Credibilità. Nella presentazione sull’analisi economica si citano valutazioni Ocse circa il potenziale beneficio che i provvedimenti adottati sin qui dal governo possano far crescere fino a quattro punti percentuali nell’arco dei prossimi dieci anni il Pil, ovvero di circa lo 0,4% medio annuo. Tuttavia, la stima dell’Ocse (curiosamente, sul sito del governo lo stesso documento è sì disponibile ma rigorosamente in inglese, per di più incompleto per l’ultima pagina, a segnalare una certa disattenzione nella gestione operativa della comunicazione) è fatta ipotizzando che le leggi sin qui approvate siano tradotte in provvedimenti attuativi – decreti attuativi e regolamenti – , cosa ancora ampiamente non realizzata.

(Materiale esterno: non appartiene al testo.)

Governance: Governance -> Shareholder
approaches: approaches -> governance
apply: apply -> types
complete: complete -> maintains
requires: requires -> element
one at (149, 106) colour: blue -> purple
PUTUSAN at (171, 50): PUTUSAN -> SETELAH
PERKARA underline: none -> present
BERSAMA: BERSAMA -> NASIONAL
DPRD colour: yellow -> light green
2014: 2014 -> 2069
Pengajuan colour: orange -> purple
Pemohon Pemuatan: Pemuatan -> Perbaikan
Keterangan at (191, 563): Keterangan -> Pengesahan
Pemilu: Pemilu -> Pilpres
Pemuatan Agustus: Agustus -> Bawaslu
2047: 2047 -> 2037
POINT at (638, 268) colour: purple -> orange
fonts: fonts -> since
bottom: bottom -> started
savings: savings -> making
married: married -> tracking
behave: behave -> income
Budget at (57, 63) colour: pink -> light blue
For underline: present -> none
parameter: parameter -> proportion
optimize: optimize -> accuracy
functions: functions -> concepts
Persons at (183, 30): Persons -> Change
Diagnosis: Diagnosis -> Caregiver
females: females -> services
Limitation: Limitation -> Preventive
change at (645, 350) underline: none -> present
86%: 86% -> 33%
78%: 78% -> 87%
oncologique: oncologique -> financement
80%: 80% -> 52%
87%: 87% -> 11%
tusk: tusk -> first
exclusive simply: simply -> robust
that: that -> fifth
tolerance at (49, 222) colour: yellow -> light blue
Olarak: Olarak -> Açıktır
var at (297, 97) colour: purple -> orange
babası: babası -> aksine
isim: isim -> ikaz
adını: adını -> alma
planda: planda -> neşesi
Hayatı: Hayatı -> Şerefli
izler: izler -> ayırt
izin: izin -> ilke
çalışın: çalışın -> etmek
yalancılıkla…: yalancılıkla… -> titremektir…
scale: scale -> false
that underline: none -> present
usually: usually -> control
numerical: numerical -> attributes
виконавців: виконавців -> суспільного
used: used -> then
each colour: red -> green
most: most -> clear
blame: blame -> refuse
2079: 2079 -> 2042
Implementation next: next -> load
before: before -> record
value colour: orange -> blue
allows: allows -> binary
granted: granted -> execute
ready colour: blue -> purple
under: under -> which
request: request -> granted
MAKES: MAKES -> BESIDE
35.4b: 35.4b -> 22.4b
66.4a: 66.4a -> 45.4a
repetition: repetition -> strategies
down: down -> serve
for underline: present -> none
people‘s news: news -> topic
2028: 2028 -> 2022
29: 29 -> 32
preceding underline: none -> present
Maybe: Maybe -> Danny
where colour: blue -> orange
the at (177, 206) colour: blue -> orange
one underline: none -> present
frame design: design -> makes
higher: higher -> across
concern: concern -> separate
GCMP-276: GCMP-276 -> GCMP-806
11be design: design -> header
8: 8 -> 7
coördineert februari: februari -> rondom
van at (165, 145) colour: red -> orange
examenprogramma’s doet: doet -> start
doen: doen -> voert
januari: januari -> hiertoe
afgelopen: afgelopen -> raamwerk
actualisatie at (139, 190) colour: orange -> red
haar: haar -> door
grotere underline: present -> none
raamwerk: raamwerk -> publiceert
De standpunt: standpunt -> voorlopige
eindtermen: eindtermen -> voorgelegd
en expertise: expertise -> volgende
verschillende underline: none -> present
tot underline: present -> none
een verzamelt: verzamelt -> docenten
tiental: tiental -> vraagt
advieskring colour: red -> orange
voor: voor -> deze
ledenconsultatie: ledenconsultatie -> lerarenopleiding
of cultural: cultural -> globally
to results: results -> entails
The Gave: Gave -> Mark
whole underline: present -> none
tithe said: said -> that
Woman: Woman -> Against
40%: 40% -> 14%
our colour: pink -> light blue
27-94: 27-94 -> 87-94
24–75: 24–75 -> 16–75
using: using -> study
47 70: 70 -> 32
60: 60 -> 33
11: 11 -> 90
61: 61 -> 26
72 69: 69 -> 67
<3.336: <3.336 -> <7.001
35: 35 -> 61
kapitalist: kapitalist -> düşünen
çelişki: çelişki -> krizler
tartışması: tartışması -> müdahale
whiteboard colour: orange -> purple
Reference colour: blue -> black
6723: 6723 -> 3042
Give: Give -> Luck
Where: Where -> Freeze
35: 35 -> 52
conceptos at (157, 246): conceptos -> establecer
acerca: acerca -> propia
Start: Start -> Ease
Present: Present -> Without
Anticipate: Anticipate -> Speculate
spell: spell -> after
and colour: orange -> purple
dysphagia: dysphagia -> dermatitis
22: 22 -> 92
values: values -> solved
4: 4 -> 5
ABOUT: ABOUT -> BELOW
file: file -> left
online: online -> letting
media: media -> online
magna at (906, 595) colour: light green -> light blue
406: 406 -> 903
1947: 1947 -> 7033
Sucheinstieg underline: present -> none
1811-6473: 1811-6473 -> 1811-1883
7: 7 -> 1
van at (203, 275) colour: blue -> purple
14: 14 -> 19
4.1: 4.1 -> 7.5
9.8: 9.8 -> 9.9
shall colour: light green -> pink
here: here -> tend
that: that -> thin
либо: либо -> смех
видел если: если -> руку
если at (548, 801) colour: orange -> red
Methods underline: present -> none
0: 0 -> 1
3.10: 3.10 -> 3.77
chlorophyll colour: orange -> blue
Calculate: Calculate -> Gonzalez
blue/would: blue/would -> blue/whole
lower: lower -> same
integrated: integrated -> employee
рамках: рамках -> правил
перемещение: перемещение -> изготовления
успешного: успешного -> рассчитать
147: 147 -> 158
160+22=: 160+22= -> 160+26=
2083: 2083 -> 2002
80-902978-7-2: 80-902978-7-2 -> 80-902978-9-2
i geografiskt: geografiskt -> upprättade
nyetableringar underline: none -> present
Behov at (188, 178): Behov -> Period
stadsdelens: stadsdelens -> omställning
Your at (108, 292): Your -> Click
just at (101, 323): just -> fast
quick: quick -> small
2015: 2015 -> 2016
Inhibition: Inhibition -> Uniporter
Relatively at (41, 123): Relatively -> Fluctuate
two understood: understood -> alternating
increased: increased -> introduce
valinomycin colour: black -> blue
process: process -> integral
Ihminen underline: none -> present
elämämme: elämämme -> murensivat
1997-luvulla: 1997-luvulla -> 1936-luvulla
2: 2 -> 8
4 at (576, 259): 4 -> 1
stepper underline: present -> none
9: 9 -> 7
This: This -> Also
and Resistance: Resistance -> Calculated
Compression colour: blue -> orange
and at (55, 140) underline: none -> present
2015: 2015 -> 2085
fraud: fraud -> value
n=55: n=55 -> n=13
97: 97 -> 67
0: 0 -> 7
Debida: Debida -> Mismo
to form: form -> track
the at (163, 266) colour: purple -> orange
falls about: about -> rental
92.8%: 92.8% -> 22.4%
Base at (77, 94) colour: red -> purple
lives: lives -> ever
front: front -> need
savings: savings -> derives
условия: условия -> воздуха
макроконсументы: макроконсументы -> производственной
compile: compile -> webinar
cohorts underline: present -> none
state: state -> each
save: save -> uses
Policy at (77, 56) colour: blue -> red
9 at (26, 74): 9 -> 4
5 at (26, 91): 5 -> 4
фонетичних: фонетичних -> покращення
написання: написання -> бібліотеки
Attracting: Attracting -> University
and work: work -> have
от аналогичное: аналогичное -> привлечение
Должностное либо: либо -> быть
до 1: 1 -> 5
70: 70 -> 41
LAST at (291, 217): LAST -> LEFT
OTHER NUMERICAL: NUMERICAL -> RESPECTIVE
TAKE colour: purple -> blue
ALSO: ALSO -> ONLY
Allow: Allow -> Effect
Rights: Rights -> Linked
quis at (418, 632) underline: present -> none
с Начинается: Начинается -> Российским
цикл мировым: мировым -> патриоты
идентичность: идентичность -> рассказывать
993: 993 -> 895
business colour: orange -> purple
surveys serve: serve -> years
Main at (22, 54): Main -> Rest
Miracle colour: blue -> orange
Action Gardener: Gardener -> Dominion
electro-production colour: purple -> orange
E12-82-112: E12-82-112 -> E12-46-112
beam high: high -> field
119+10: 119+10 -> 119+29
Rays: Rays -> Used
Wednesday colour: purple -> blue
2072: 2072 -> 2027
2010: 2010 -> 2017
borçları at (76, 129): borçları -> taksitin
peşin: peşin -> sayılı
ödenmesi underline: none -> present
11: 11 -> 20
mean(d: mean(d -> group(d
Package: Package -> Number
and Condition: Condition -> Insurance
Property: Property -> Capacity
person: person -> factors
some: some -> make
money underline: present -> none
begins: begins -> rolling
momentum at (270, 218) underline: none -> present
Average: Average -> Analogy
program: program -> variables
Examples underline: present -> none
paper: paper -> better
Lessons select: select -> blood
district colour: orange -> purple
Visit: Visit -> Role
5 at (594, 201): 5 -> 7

Inoltre, i risparmi fino a 22 miliardi di euro attribuiti alla riforma pensionistica sino al 2020, non tengono conto degli oneri, stimati in circa 9 miliardi di euro, per i provvedimenti finora approvati per gestire il problema degli esodati.

Il rischio che, sopravvalutando i benefici della misura che ha segnato forse in modo più netto questo esecutivo tecnico, si vada incontro a problemi di credibilità nella comunicazione dell’azione governativa, specie nei confronti degli interlocutori esteri, sembra essere molto concreto.